* DATA
BEGIN
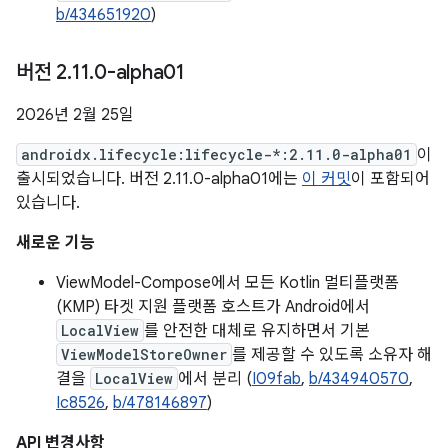
b/434651920
)
버전 2
.
11
.
0-alpha01
2026년 2월 25일
androidx.lifecycle:lifecycle-*:2.11.0-alpha01
이
출시되었습니다. 버전 2.11.0-alpha01에는
이 커밋
이 포함되어
있습니다.
새로운 기능
ViewModel-Compose에서 모든 Kotlin 멀티플랫폼
(KMP) 타겟 지원 플랫폼 호스트가 Android에서
LocalView
를 안전한 대체로 유지하면서 기본
ViewModelStoreOwner
를 제공할 수 있도록 소유자 해
결을
LocalView
에서 분리 (
I09fab
,
b/434940570
,
Ic8526
,
b/478146897
)
API 변경사항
END
* EXERCISE AIM
Only the lines from the one holding "ViewModel-Compose에서 모든 Kotlin 멀티플랫폼" through the end of the listing should be given again, exactly and with both ends included.

* ANSWER TO THE EXERCISE
ViewModel-Compose에서 모든 Kotlin 멀티플랫폼
(KMP) 타겟 지원 플랫폼 호스트가 Android에서
LocalView
를 안전한 대체로 유지하면서 기본
ViewModelStoreOwner
를 제공할 수 있도록 소유자 해
결을
LocalView
에서 분리 (
I09fab
,
b/434940570
,
Ic8526
,
b/478146897
)
API 변경사항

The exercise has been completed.